Obama and Senate Majority Leader Harry Reid (D-NV) have been skillful in the past several days in portraying Sens. Ted Cruz of Texas, Mike Lee of Utah, and other GOP nemeses as reckless “anarchists” and political terrorists willing to take the economy down in a desperate bid to derail Obamacare.
Cruz and Lee, reveling in the adulation of their Tea Party supporters and far right political base for mounting filibuster-style opposition to the Senate bill, happily brushed off criticism from the Democrats and even some more moderate Republicans. Although they lost badly in today’s showdown in the Senate, they persist in arguing in “Alice in Wonderland” sort of logic that Obama will eventually roll over if Republicans simply hang tough in opposing the Senate-passed bill.
“The government is going to be funded,” Lee said this afternoon. “The question is whether we fund it with Obamacare or without. The House-passed continuing resolution found a way to keep the government funded while protecting the people from the harmful effects of Obamacare. The Senate has chosen to strip out that language from this measure … and I think that was an unfortunate process. Again, this is not about calling for a shutdown. We are calling for funding the government but defunding Obamacare.”
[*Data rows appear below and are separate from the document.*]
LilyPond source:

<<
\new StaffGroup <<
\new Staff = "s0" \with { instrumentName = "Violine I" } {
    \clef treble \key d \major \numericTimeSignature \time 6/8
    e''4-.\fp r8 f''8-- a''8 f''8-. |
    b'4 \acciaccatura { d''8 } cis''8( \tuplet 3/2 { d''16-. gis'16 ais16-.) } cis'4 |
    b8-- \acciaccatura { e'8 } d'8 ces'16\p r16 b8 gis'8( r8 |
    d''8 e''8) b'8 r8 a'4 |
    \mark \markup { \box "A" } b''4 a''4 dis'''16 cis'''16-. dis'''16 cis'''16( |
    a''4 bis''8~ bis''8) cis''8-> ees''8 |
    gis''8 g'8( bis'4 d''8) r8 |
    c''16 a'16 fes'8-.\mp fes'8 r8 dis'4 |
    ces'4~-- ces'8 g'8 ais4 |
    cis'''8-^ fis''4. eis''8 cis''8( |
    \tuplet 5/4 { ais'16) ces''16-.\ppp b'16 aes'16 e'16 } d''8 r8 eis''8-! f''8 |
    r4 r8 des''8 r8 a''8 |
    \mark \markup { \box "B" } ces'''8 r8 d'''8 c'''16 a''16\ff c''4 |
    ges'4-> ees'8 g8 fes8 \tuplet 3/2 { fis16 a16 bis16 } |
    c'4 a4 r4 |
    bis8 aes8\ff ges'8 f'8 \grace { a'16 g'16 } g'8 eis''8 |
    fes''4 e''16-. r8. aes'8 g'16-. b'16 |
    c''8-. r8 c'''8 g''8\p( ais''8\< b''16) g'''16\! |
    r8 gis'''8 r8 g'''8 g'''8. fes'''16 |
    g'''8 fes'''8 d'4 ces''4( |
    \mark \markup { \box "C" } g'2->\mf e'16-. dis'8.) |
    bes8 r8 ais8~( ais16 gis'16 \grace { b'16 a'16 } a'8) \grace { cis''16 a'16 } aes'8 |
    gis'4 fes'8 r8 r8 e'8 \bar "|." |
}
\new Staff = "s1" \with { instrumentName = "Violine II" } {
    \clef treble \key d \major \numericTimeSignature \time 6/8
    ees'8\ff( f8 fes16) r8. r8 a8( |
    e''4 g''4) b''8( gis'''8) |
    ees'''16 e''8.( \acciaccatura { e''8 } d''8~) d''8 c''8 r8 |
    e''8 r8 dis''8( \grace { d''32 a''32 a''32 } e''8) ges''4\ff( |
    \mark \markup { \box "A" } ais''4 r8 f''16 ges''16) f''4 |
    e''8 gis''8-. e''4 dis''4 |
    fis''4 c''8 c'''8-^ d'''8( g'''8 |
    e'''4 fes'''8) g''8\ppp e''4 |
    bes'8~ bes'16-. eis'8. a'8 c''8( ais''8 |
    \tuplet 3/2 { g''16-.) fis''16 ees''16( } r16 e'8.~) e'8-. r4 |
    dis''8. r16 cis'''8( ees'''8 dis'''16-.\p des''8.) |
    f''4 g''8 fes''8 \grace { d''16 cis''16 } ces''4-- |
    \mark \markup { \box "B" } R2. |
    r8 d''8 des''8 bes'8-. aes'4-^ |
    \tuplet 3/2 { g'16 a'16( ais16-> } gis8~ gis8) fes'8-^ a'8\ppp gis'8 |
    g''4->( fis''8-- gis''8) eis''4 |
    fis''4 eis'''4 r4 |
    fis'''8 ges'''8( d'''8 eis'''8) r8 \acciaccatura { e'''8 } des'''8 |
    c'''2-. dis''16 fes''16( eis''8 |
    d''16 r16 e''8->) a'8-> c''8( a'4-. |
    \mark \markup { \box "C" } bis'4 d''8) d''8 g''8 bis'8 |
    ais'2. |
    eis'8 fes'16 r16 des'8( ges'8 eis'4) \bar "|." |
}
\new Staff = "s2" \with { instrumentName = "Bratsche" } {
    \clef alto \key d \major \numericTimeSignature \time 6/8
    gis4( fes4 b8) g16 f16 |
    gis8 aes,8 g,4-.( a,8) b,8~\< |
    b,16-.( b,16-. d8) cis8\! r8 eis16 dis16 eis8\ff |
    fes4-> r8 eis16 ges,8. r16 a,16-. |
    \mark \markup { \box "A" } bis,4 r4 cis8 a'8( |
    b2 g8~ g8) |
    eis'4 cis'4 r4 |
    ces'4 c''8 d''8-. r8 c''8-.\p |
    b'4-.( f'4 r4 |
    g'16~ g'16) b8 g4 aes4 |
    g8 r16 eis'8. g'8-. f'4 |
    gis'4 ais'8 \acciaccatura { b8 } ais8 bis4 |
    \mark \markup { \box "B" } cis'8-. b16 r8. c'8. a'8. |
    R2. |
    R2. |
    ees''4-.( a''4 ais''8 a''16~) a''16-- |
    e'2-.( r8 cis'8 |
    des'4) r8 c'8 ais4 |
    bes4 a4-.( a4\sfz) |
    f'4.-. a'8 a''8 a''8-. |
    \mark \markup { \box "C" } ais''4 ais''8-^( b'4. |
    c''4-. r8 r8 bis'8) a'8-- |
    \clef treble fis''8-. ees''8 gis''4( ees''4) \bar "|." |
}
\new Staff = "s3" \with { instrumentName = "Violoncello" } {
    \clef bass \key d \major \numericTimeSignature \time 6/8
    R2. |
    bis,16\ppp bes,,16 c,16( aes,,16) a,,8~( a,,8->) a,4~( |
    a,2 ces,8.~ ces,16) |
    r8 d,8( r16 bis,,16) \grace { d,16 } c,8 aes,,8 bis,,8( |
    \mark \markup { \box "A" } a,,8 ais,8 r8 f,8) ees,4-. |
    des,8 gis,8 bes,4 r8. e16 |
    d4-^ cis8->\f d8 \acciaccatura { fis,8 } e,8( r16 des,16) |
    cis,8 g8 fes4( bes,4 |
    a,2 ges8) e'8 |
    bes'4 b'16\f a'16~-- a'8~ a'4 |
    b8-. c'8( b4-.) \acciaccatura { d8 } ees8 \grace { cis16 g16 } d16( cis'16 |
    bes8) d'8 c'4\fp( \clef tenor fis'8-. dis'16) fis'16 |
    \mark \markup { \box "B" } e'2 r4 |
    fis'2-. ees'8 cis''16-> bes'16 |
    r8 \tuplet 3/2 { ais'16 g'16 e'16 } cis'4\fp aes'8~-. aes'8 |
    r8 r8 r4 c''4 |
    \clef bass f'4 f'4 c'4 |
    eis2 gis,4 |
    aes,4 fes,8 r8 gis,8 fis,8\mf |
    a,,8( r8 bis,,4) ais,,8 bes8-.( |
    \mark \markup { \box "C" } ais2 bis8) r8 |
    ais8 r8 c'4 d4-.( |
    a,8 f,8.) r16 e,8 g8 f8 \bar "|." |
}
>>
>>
But there is no way such a bill would ever get past the president’s desk. So what’s the point? House Republicans are equally confident that Obama will bend to their will to go along with their preposterously long wish list of policies - ranging from approval of the Keystone XL oil pipeline to gutting the new Consumer Financial Protection Bureau - in return for raising the debt ceiling.
Obama said he was stunned by this political naiveté.
“Imagine if you had a Republican president and a Democratic speaker, and the Democratic speaker said, Well, we’re not going to pass a debt ceiling unless we raise corporate taxes by 40 percent; or unless we pass background checks on guns; or whatever other list of agenda items Democrats were interested in,” Obama said. “Does anybody actually think that we would be hearing from Republicans that that was acceptable behavior?
“That's not how our constitutional system is designed. We are not going to do it. The American people have worked too hard to recover from a bunch of crises - several of them now over the last couple of years inflicted by some of the same folks in Congress that we're talking about now - to see extremists in Congress cause another crisis."